Now back to posed questions:
in general this is not true, because if we take $f=0$, then unique member of $O(f)$ will be again $g=0$ and here we exactly know, that number of steps there are zero.
But this is utmost and, possibly unique, case and let me below not take it in consideration. Even with $O(1)$ we can tell about members, only that they are bounded. Being in $O(f)$ gives not exact numbers of steps, but scaled upper bound in neighborhood of infinity.
This is a very common misconception. Because $\log_2 n < n, n \in \mathbb{N}$, then $O(\log_2 n) \subset O(n)$. This gives, that, in $O(n)$ are elements faster, then $\log_2 n$. For example, element of $O(n)$ is any bounded function, which are faster then $\log_2 n$. So, We can say, that in $O(n)$ are elements slower, then $\log_2 n$, but there are faster elements also and so we cannot say, that $O(n)$ is slower than $O(\log_2 n)$. What we can say is that all elements from $O(\log_2 n)$ are faster, then $f(n)=n$ itself, not then $O(n)$ members.
So property between borders of big-Os, I prefer call them parents, $\log_2 n$ and $n$ $\lim\limits_{n \to +\infty} \frac{\log_2 n}{n} = 0$ cannot be transferred to members of $O(\log_2 n)$ and $O(n)$. Limit $\lim\limits_{n \to +\infty} \frac{O(\log_2 n)}{O(n)}$ have no sense and is not defined in same sense as $O(\log_2 n) + O(n) = O(\log_2 n + n) = O(n)$.
Right.
I can say nothing about the main and only one. Proceeding from the task, probably, everyone should decide for him/her/self what is the main . The most important thing, imho, is to get the right results and meet people who can and will evaluate what has been done.
Answers to questions in comments.
I wrote above, that if $f\ne 0$, then for any $g$ being in $O(f)$, i.e. only fact $g \in O(f)$, does not give exact numbers of steps for $g$, but gives scaled upper bound of $g$ in neighborhood of infinity. So what we know about $g$ from fact $g \in O(f)$? Only that it is no worse than $f$. So, if algorithms complexity function $g$ is in $O(n) $, then we know, that approximately number of steps for $g$ is less, then scaled $n$.
let's separate behavior for best, worst, or average cases from belonging to class and consider pure $f$, without knowing which case it is. Of course, when we know that $f(n) \in O(n)$, then we have $f(n) \in O(n^k)$ for any $k>1$. If we find one upper bound, then we will have infinite ones. But as more big upper bound we choose, then more rough is estimation. More "far" are we from estimated object. If $f$ is in $O(n)$, then it is also in $O(n^2)$, it is also in $O(n^3)$ and so on, but which one is less rough?

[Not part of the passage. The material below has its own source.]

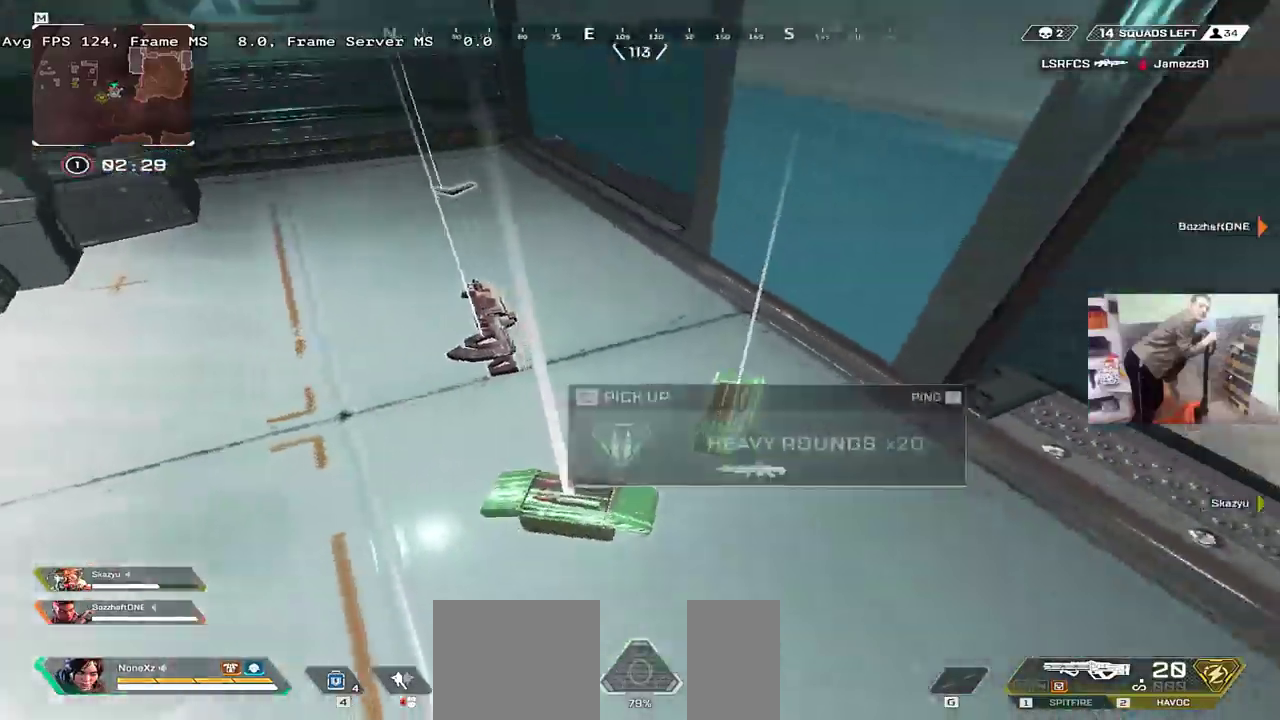
{"keys": ["w"], "mouse": [], "events": [[33, "c", "down"], [100, "c", "up"], [133, "q", "down"], [133, "s", "down"], [183, "c", "down"], [216, "s", "up"], [233, "c", "up"], [333, "q", "up"], [350, "w", "down"]]}
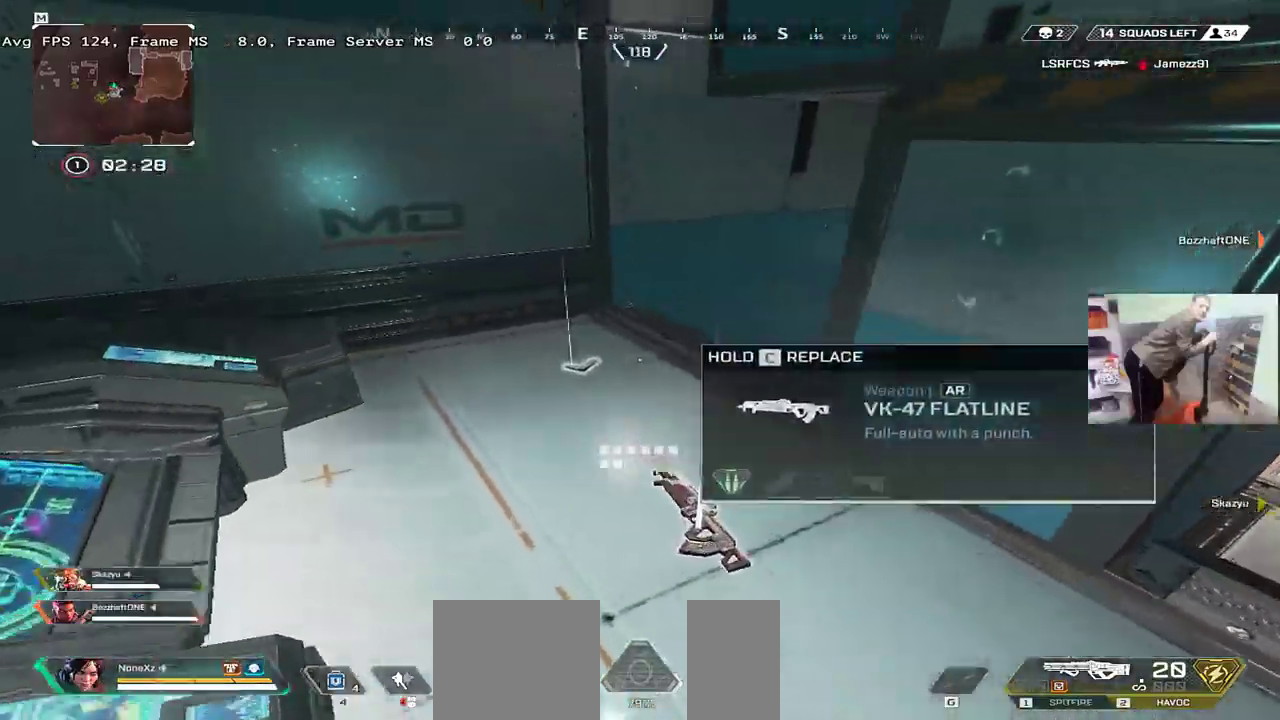
{"keys": [], "mouse": []}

And few words at end about best, worst, or average cases. They are only minimum, maximum and expected values calculated depending on input and everything what is true for general, pure $f$ written above is true for them as well.
Another question is, when knowing big-O for some one from them we want to discuss big-O for others. So, if/when we want to analyze them, or discuss $\Theta(f)$, then, please, set specific questions.